Goal of the exercise -> An exact copy of all the data is required.

Input data ->
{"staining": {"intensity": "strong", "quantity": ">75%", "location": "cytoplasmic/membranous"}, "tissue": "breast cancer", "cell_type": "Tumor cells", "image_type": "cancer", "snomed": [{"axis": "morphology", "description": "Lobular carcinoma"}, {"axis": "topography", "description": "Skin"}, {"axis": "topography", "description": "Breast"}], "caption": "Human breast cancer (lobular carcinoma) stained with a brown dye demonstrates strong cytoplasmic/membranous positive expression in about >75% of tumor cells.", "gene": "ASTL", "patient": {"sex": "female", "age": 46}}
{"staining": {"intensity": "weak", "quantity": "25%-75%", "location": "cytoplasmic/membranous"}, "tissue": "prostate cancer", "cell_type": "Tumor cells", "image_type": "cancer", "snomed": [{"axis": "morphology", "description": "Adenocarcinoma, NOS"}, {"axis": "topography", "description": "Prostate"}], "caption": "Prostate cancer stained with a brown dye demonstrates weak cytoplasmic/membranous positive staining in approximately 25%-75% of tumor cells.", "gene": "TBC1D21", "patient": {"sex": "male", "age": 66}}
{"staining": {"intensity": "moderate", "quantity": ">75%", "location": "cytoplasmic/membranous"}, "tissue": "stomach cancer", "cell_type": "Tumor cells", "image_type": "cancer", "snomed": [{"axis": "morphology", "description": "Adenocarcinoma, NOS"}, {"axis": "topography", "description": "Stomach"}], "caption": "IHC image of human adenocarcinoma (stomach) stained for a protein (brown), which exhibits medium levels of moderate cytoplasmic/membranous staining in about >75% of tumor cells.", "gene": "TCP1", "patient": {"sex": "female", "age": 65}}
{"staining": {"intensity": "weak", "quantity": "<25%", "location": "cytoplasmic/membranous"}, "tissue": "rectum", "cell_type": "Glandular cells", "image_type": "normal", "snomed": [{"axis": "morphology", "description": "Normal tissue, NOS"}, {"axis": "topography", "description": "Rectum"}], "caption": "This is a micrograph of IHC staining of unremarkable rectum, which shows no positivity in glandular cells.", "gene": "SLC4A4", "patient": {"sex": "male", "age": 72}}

Response to the exercise ->
{"staining": {"intensity": "strong", "quantity": ">75%", "location": "cytoplasmic/membranous"}, "tissue": "breast cancer", "cell_type": "Tumor cells", "image_type": "cancer", "snomed": [{"axis": "morphology", "description": "Lobular carcinoma"}, {"axis": "topography", "description": "Skin"}, {"axis": "topography", "description": "Breast"}], "caption": "Human breast cancer (lobular carcinoma) stained with a brown dye demonstrates strong cytoplasmic/membranous positive expression in about >75% of tumor cells.", "gene": "ASTL", "patient": {"sex": "female", "age": 46}}
{"staining": {"intensity": "weak", "quantity": "25%-75%", "location": "cytoplasmic/membranous"}, "tissue": "prostate cancer", "cell_type": "Tumor cells", "image_type": "cancer", "snomed": [{"axis": "morphology", "description": "Adenocarcinoma, NOS"}, {"axis": "topography", "description": "Prostate"}], "caption": "Prostate cancer stained with a brown dye demonstrates weak cytoplasmic/membranous positive staining in approximately 25%-75% of tumor cells.", "gene": "TBC1D21", "patient": {"sex": "male", "age": 66}}
{"staining": {"intensity": "moderate", "quantity": ">75%", "location": "cytoplasmic/membranous"}, "tissue": "stomach cancer", "cell_type": "Tumor cells", "image_type": "cancer", "snomed": [{"axis": "morphology", "description": "Adenocarcinoma, NOS"}, {"axis": "topography", "description": "Stomach"}], "caption": "IHC image of human adenocarcinoma (stomach) stained for a protein (brown), which exhibits medium levels of moderate cytoplasmic/membranous staining in about >75% of tumor cells.", "gene": "TCP1", "patient": {"sex": "female", "age": 65}}
{"staining": {"intensity": "weak", "quantity": "<25%", "location": "cytoplasmic/membranous"}, "tissue": "rectum", "cell_type": "Glandular cells", "image_type": "normal", "snomed": [{"axis": "morphology", "description": "Normal tissue, NOS"}, {"axis": "topography", "description": "Rectum"}], "caption": "This is a micrograph of IHC staining of unremarkable rectum, which shows no positivity in glandular cells.", "gene": "SLC4A4", "patient": {"sex": "male", "age": 72}}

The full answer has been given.